The user-wide and/or file-specific routines need only be called once. The states persist until the user logs off or the file is closed, respectively. But they can be turned on and off as the application desires.
When c-treeACE supports 6‑byte transaction numbers it does not display transaction overflow warnings until the current transaction number approaches the 6‑byte transaction number limit. But if 4‑byte transaction number files are in use, a key insert or delete will fail if the current transaction number exceeds the 4‑byte transaction number limit (however, c-treeACE will continue operating).

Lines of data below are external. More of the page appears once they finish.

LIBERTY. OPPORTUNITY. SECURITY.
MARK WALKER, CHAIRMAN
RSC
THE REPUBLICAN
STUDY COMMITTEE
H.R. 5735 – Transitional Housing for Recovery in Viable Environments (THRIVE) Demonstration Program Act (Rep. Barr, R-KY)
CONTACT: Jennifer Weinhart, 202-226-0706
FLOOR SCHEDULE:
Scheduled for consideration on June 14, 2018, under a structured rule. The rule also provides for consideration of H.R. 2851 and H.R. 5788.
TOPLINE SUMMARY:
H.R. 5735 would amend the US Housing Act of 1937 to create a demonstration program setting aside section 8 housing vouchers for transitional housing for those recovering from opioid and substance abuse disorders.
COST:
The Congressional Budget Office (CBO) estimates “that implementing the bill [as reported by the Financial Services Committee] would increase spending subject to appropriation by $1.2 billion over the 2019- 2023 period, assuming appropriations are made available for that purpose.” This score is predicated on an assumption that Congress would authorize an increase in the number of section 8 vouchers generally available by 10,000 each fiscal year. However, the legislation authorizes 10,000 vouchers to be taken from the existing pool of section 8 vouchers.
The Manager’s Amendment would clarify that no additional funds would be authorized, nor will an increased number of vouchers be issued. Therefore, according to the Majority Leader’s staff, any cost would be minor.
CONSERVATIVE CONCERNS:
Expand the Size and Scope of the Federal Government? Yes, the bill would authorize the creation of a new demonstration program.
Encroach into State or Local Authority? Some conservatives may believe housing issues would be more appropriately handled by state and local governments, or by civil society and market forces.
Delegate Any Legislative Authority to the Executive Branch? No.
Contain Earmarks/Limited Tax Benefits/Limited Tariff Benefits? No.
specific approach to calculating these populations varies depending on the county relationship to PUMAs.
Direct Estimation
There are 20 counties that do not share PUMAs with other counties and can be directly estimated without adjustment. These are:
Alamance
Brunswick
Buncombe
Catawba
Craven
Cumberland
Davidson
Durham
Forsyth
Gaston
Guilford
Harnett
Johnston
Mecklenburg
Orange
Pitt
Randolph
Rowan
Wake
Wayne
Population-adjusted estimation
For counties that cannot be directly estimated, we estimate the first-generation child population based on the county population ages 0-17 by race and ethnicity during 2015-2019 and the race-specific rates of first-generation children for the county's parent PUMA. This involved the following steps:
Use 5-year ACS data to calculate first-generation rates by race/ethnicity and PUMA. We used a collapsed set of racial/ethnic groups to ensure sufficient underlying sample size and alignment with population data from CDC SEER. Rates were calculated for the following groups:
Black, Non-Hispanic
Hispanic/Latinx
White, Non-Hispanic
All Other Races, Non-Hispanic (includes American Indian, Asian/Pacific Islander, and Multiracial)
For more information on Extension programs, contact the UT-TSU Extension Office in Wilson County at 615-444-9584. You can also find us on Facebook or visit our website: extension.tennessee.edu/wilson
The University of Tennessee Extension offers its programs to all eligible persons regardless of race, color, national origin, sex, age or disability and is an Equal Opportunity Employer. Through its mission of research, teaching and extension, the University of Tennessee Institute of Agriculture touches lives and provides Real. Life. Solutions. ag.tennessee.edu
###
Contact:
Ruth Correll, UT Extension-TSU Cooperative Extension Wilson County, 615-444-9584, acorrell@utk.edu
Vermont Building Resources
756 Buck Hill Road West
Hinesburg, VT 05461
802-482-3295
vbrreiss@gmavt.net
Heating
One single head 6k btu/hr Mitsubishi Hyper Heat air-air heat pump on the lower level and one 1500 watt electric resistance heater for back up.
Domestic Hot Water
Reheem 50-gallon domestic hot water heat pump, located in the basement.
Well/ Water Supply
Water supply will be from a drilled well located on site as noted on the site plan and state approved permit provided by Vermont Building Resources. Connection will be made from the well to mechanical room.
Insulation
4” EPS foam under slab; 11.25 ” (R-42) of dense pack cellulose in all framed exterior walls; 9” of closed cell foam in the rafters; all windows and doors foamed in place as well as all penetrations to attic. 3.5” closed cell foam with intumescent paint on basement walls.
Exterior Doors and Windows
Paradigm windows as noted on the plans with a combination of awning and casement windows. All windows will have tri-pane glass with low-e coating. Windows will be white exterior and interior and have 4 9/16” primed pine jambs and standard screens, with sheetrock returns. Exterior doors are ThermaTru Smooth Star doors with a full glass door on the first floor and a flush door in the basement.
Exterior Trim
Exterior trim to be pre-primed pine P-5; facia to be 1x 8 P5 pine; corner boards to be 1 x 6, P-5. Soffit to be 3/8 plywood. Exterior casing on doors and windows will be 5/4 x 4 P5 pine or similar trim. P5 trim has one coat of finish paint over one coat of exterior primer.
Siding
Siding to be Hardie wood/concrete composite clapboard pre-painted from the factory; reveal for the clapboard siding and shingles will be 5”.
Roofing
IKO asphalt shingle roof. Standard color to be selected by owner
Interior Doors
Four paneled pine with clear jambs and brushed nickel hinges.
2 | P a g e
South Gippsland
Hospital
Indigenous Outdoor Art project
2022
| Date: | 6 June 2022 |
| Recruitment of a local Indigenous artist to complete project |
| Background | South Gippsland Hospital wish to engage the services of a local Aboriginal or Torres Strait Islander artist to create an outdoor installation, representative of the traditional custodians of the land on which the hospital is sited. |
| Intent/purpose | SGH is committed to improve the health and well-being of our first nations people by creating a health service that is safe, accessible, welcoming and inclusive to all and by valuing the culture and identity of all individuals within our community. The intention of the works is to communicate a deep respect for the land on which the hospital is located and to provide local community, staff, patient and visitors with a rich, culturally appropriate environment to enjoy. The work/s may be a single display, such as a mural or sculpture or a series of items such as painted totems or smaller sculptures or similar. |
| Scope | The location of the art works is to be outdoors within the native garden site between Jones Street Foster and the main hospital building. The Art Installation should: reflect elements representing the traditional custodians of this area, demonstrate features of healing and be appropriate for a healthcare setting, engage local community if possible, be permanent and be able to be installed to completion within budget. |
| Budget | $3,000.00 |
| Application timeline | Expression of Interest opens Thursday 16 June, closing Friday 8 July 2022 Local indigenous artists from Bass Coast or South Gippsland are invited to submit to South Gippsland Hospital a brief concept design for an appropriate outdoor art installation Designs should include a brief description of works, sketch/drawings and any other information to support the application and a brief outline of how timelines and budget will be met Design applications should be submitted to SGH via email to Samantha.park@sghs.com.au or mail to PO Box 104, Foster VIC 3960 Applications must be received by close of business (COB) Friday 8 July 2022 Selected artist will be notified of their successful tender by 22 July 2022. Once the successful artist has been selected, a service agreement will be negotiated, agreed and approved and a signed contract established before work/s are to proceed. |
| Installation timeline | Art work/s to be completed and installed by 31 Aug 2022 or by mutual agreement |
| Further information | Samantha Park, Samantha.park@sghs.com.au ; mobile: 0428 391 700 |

To allow a server administrator to determine when the server’s transaction number is approaching the 4‑byte transaction number limit, the following configuration option was added:
TRAN_OVERFLOW_THRESHOLD <transaction_number>
This keyword causes the c-tree Server to log the following warning message to CTSTATUS.FCS and to standard output (or the message monitor window on Windows systems) when the current transaction number exceeds the specified transaction number:
WARNING: The current transaction number (####) exceeds the user-defined threshold.
The message is logged every 10000 transactions once this limit has been reached. The TRAN_OVERFLOW_THRESHOLD limit can be set to any value up to 0x3ffffffffffff, which is the highest 6‑byte transaction number that c-treeACE supports.